To further test whether miR-203 expression affects the ability of YM155 to inhibit cell migration and invasion, we performed cell migration and invasion assays with or without 40 nM YM155 in miR-203-expressing and control SKOV3 and OVCAR3 cells. miR-203 expression significantly enhanced the ability of YM155 to inhibit cell migration (Fig. 2e) and invasion (Fig. 2f) in both SKOV3 and OVCAR3 cells. In addition, we performed wound healing assay to validate our migration data to exclude the effect of cell proliferation following Mitomycin treatment for 4 h. Consistently, we obtained the similar results in both control and miR-203 expressing SKOV3 and OVCAR3 cells with or without YM155 (Additional file 1: Figure S1A, B) with that from transwell cell migration assay. Our data indicate that miR-203 enhanced the activity of the survivin inhibitor YM155 to inhibit ovarian cell migration and invasion.

We showed previously that TGFβ promotes BIRC5 expression in ovarian cancer cells, and that knockout of BIRC5 or inhibition of BIRC5 with YM155 attenuated the TGFβ pathway [24]. Since BIRC5 is a target gene of miR-203, we hypothesized that miR-203 expression may attenuate the TGFβ pathway by targeting BIRC5. Therefore, we examined the TGFβ pathway in both miR-203-expressing and control SKOV3 and OVCAR3 cells by detecting phospho-SMAD2 using Western blot. As expected, miR-203 expression significantly attenuated phospho-SMAD2, but did not affect the total SMAD2 in both SKOV3 and OVCAR3 cell lines (Figs. 3a and b). These results suggested that miR-203 expression attenuates the TGFβ pathway by downregulating survivin, thus inhibiting EMT and tumor metastasis (Fig. 3c).

****************

▶ **EXERCISE SET**
A: Summarize the excerpt on miR-203 in ovarian cancer cells in two sentences.
B: Reproduce word for word the portion of the excerpt on miR-203 in ovarian cancer cells starting at "We showed previously" and ending at "tumor metastasis (Fig. 3c).".
C: Write the next part of the excerpt on miR-203 in ovarian cancer cells, beginning after its final sentence.
The material that follows has no connection to the excerpt on miR-203 in ovarian cancer cells.

Stored records:
****************

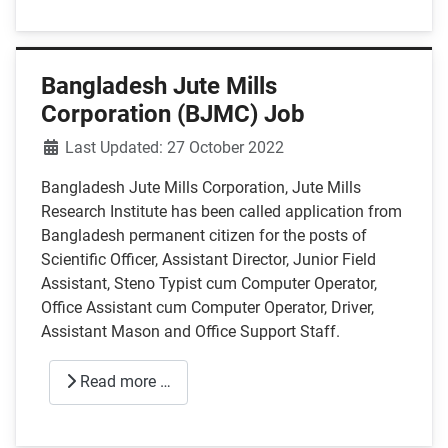
Bangladesh Jute Mills
Corporation (BJMC) Job
Details
Last Updated: 27 October 2022
Bangladesh Jute Mills Corporation, Jute Mills
Research Institute has been called application from
Bangladesh permanent citizen for the posts of
Scientific Officer, Assistant Director, Junior Field
Assistant, Steno Typist cum Computer Operator,
Office Assistant cum Computer Operator, Driver,
Assistant Mason and Office Support Staff.
Read more …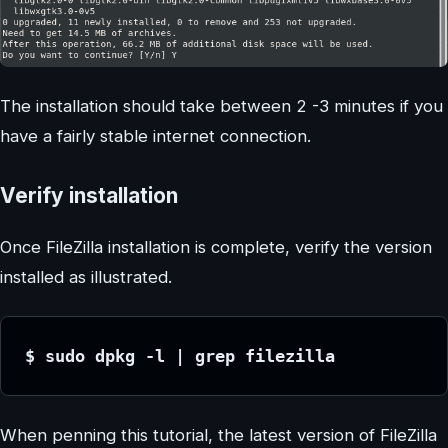
The installation should take between 2 -3 minutes if you
have a fairly stable internet connection.
Verify installation
Once FileZilla installation is complete, verify the version
installed as illustrated.
$ sudo dpkg -l | grep filezilla
When penning this tutorial, the latest version of FileZilla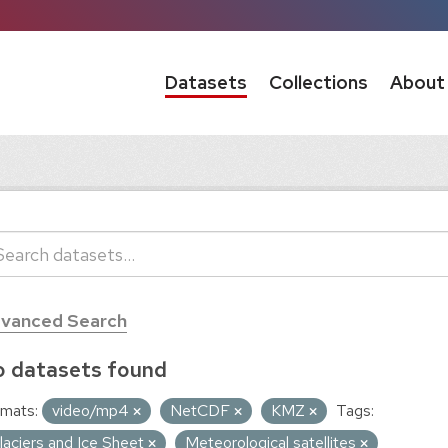
Datasets
Collections
About
vanced Search
 datasets found
mats:
video/mp4
NetCDF
KMZ
Tags:
laciers and Ice Sheet
Meteorological satellites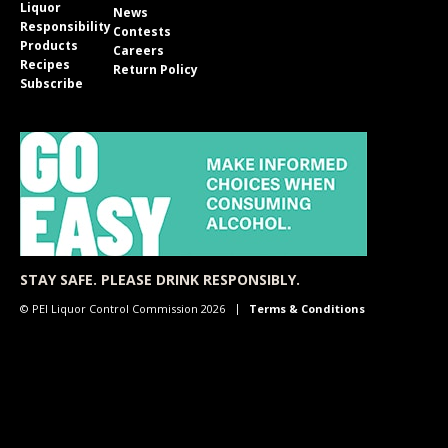
Liquor
News
Responsibility
Contests
Products
Careers
Recipes
Return Policy
Subscribe
STAY SAFE. PLEASE DRINK RESPONSIBLY.
© PEI Liquor Control Commission 2026
Terms & Conditions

****************

▶ **RESULTS IN ORDER**
A: In SKOV3 and OVCAR3 cells, miR-203 expression significantly enhanced the ability of the survivin inhibitor YM155 to inhibit cell migration and invasion, and a wound healing assay gave similar migration results. Because BIRC5 is a target gene of miR-203, the TGFβ pathway was examined, and miR-203 expression reduced phospho-SMAD2 without affecting total SMAD2, suggesting that it attenuates the pathway by downregulating survivin.

B:
We showed previously that TGFβ promotes BIRC5 expression in ovarian cancer cells, and that knockout of BIRC5 or inhibition of BIRC5 with YM155 attenuated the TGFβ pathway [24]. Since BIRC5 is a target gene of miR-203, we hypothesized that miR-203 expression may attenuate the TGFβ pathway by targeting BIRC5. Therefore, we examined the TGFβ pathway in both miR-203-expressing and control SKOV3 and OVCAR3 cells by detecting phospho-SMAD2 using Western blot. As expected, miR-203 expression significantly attenuated phospho-SMAD2, but did not affect the total SMAD2 in both SKOV3 and OVCAR3 cell lines (Figs. 3a and b). These results suggested that miR-203 expression attenuates the TGFβ pathway by downregulating survivin, thus inhibiting EMT and tumor metastasis (Fig. 3c).

C:
Although we showed previously that miR-203 expression inhibits ovarian tumor growth, it is not clear whether miR-203 expression affects ovarian tumor metastasis. Since miR-203 expression inhibits EMT, we hypothesized that miR-203 expression suppresses ovarian tumor metastasis. To test this hypothesis, we intrabursally injected miR-203-expressing and control SKOV3 cells labelled with luciferase into immunocompromised NSG female mice and examined primary tumor growth in ovaries and metastatic tumors in distant organs. Tumor growth in ovaries and dissemination into metastatic organs were monitored using live animal imaging after injecting D-luciferin at one month following cell injection (Fig. 4a). Mice intrabursally xenografted with miR-203-expressing SKOV3 cells showed significantly reduced tumor growth in ovaries (Figs. 4b and c). Tumors in ovaries were verified in H&E stained sections (Fig. 4d). Survivin and EMT markers were verified using Western blot from primary tumors and their expression levels were consistent with the data we obtained using cell lines. Survivin, mesenchymal markers, and phospho-SMAD2 were significantly reduced, whereas epithelial marker cytokeratin-7 was upregulated in tumors with miR-203 expression as compared to controls (Fig. 4e). In addition, we also performed immunostaining on primary ovary tumor sections using survivin, vimentin, and cytokeratin-7. Survivin and vimentin were weakly stained, whereas cytokeratin-7 was strongly stained in tumors with miR-203 expression compared to controls (Fig. 4f, g and h). We also examined tumor metastasis in these mice, and tumors were observed in multiple peritoneal organs including liver and spleen in control mice, but tumors were not detected in mice injected with miR-203-expressing SKOV3 cells (Fig. 5a). Invasion of tumors into liver and spleen were observed in H&E stained sections (Fig. 5b). These results demonstrate that miR-203 expression suppresses primary ovary tumor growth and metastasis by inhibiting EMT through attenuating the TGFβ pathway.